===== RECORD SET

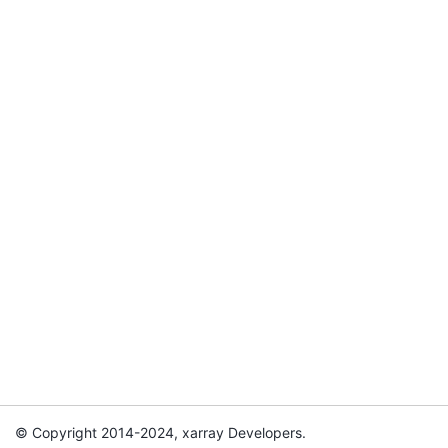
© Copyright 2014-2024, xarray Developers.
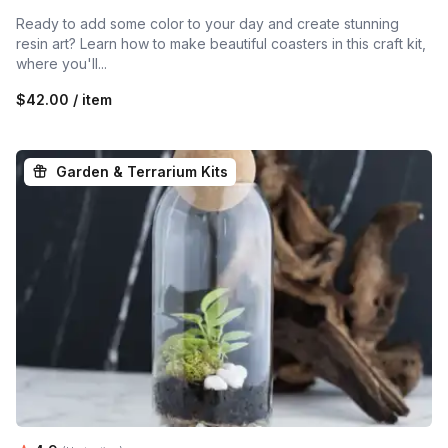
Ready to add some color to your day and create stunning
resin art? Learn how to make beautiful coasters in this craft kit,
where you'll...
$42.00 / item
Garden & Terrarium Kits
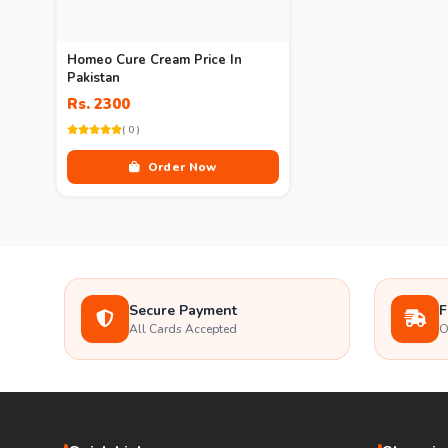
Homeo Cure Cream Price In
Pakistan
Rs. 2300
( 0 )
Order Now
Secure Payment
F
All Cards Accepted
O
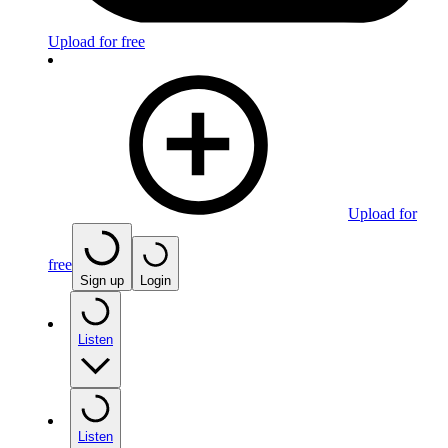
Upload for free
Upload for
free
Sign up
Login
Listen
Listen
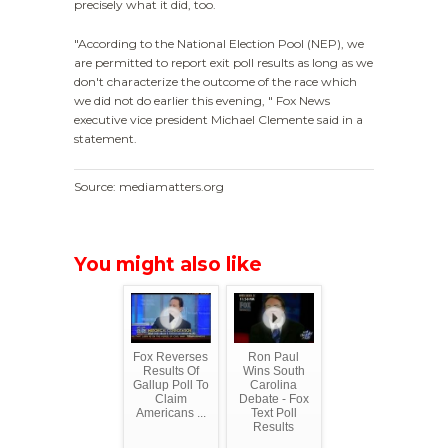
precisely what it did, too.
"According to the National Election Pool (NEP), we
are permitted to report exit poll results as long as we
don't characterize the outcome of the race which
we did not do earlier this evening, " Fox News
executive vice president Michael Clemente said in a
statement.
Source: mediamatters.org
You might also like
Fox Reverses
Ron Paul
Results Of
Wins South
Gallup Poll To
Carolina
Claim
Debate - Fox
Americans ...
Text Poll
Results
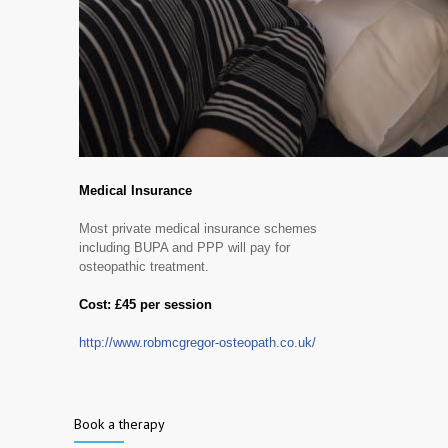
Medical Insurance
Most private medical insurance schemes
including BUPA and PPP will pay for
osteopathic treatment.
Cost: £45 per session
http://www.robmcgregor-osteopath.co.uk/
Book a therapy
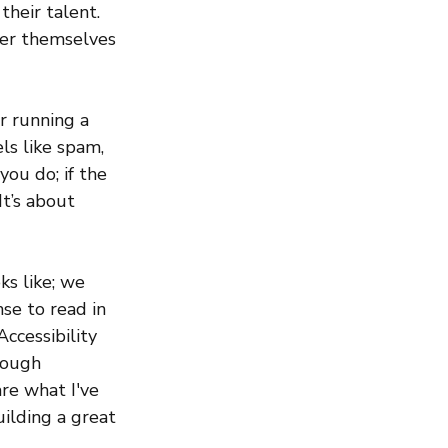
their talent. 
er themselves 
r running a 
els like spam, 
ou do; if the 
It’s about 
s like; we 
se to read in 
cessibility 
rough 
re what I've 
lding a great 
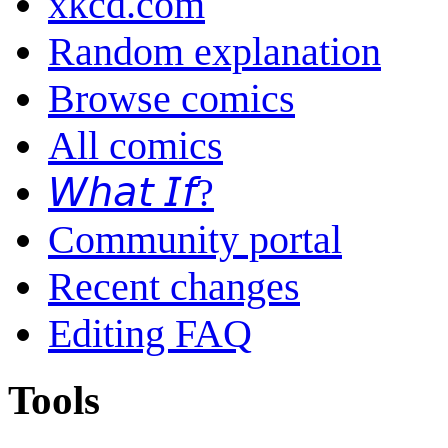
xkcd.com
Random explanation
Browse comics
All comics
𝘞𝘩𝘢𝘵 𝘐𝘧?
Community portal
Recent changes
Editing FAQ
Tools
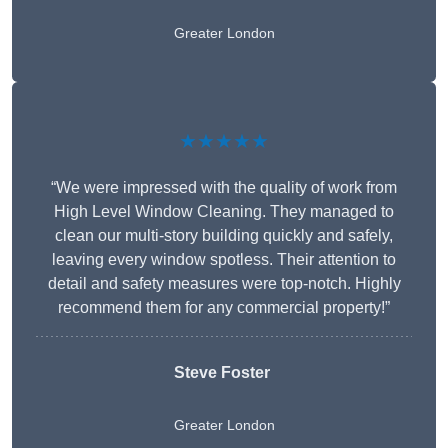
Greater London
★★★★★
“We were impressed with the quality of work from
High Level Window Cleaning. They managed to
clean our multi-story building quickly and safely,
leaving every window spotless. Their attention to
detail and safety measures were top-notch. Highly
recommend them for any commercial property!”
Steve Foster
Greater London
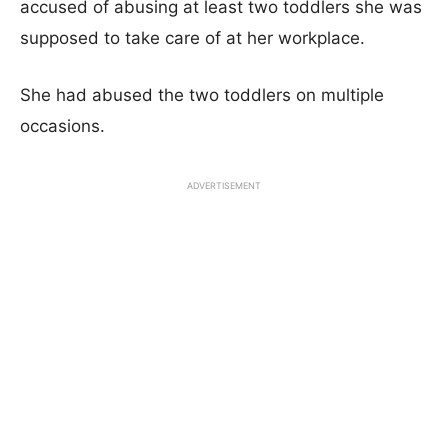
accused of abusing at least two toddlers she was
supposed to take care of at her workplace.
She had abused the two toddlers on multiple
occasions.
ADVERTISEMENT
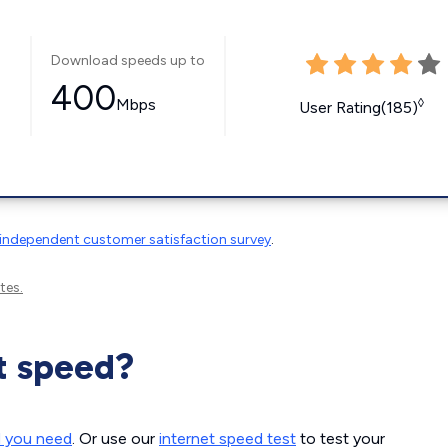
Download speeds up to
400
Mbps
◊
User Rating(185)
independent customer satisfaction survey
.
tes.
t speed?
d you need
. Or use our
internet speed test
to test your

==========

ACTION ITEM = Convert the lines above into a Markdown table with a Row column and a Text column, giving each line a row number and skipping blank lines. Leave the pictures out of the answer.

FINISHED EXERCISE =
| Row | Text |
|---|---|
| 1 | © Copyright 2014-2024, xarray Developers. |
| 2 | Ready to add some color to your day and create stunning |
| 3 | resin art? Learn how to make beautiful coasters in this craft kit, |
| 4 | where you'll... |
| 5 | $42.00 / item |
| 6 | Garden & Terrarium Kits |
| 7 | Homeo Cure Cream Price In |
| 8 | Pakistan |
| 9 | Rs. 2300 |
| 10 | ( 0 ) |
| 11 | Order Now |
| 12 | Secure Payment |
| 13 | F |
| 14 | All Cards Accepted |
| 15 | O |
| 16 | Upload for free |
| 17 | Upload for |
| 18 | free |
| 19 | Sign up |
| 20 | Login |
| 21 | Listen |
| 22 | Listen |
| 23 | precisely what it did, too. |
| 24 | "According to the National Election Pool (NEP), we |
| 25 | are permitted to report exit poll results as long as we |
| 26 | don't characterize the outcome of the race which |
| 27 | we did not do earlier this evening, " Fox News |
| 28 | executive vice president Michael Clemente said in a |
| 29 | statement. |
| 30 | Source: mediamatters.org |
| 31 | You might also like |
| 32 | Fox Reverses |
| 33 | Ron Paul |
| 34 | Results Of |
| 35 | Wins South |
| 36 | Gallup Poll To |
| 37 | Carolina |
| 38 | Claim |
| 39 | Debate - Fox |
| 40 | Americans ... |
| 41 | Text Poll |
| 42 | Results |
| 43 | Medical Insurance |
| 44 | Most private medical insurance schemes |
| 45 | including BUPA and PPP will pay for |
| 46 | osteopathic treatment. |
| 47 | Cost: £45 per session |
| 48 | http://www.robmcgregor-osteopath.co.uk/ |
| 49 | Book a therapy |
| 50 | their talent.  |
| 51 | er themselves  |
| 52 | r running a  |
| 53 | els like spam,  |
| 54 | ou do; if the  |
| 55 | It’s about  |
| 56 | s like; we  |
| 57 | se to read in  |
| 58 | cessibility  |
| 59 | rough  |
| 60 | re what I've  |
| 61 | lding a great  |
| 62 | xkcd.com |
| 63 | Random explanation |
| 64 | Browse comics |
| 65 | All comics |
| 66 | 𝘞𝘩𝘢𝘵 𝘐𝘧? |
| 67 | Community portal |
| 68 | Recent changes |
| 69 | Editing FAQ |
| 70 | Tools |
| 71 | Greater London |
| 72 | ★★★★★ |
| 73 | “We were impressed with the quality of work from |
| 74 | High Level Window Cleaning. They managed to |
| 75 | clean our multi-story building quickly and safely, |
| 76 | leaving every window spotless. Their attention to |
| 77 | detail and safety measures were top-notch. Highly |
| 78 | recommend them for any commercial property!” |
| 79 | Steve Foster |
| 80 | Greater London |
| 81 | accused of abusing at least two toddlers she was |
| 82 | supposed to take care of at her workplace. |
| 83 | She had abused the two toddlers on multiple |
| 84 | occasions. |
| 85 | ADVERTISEMENT |
| 86 | Download speeds up to |
| 87 | 400 |
| 88 | Mbps |
| 89 | ◊ |
| 90 | User Rating(185) |
| 91 | independent customer satisfaction survey |
| 92 | . |
| 93 | tes. |
| 94 | t speed? |
| 95 | d you need |
| 96 | . Or use our |
| 97 | internet speed test |
| 98 | to test your |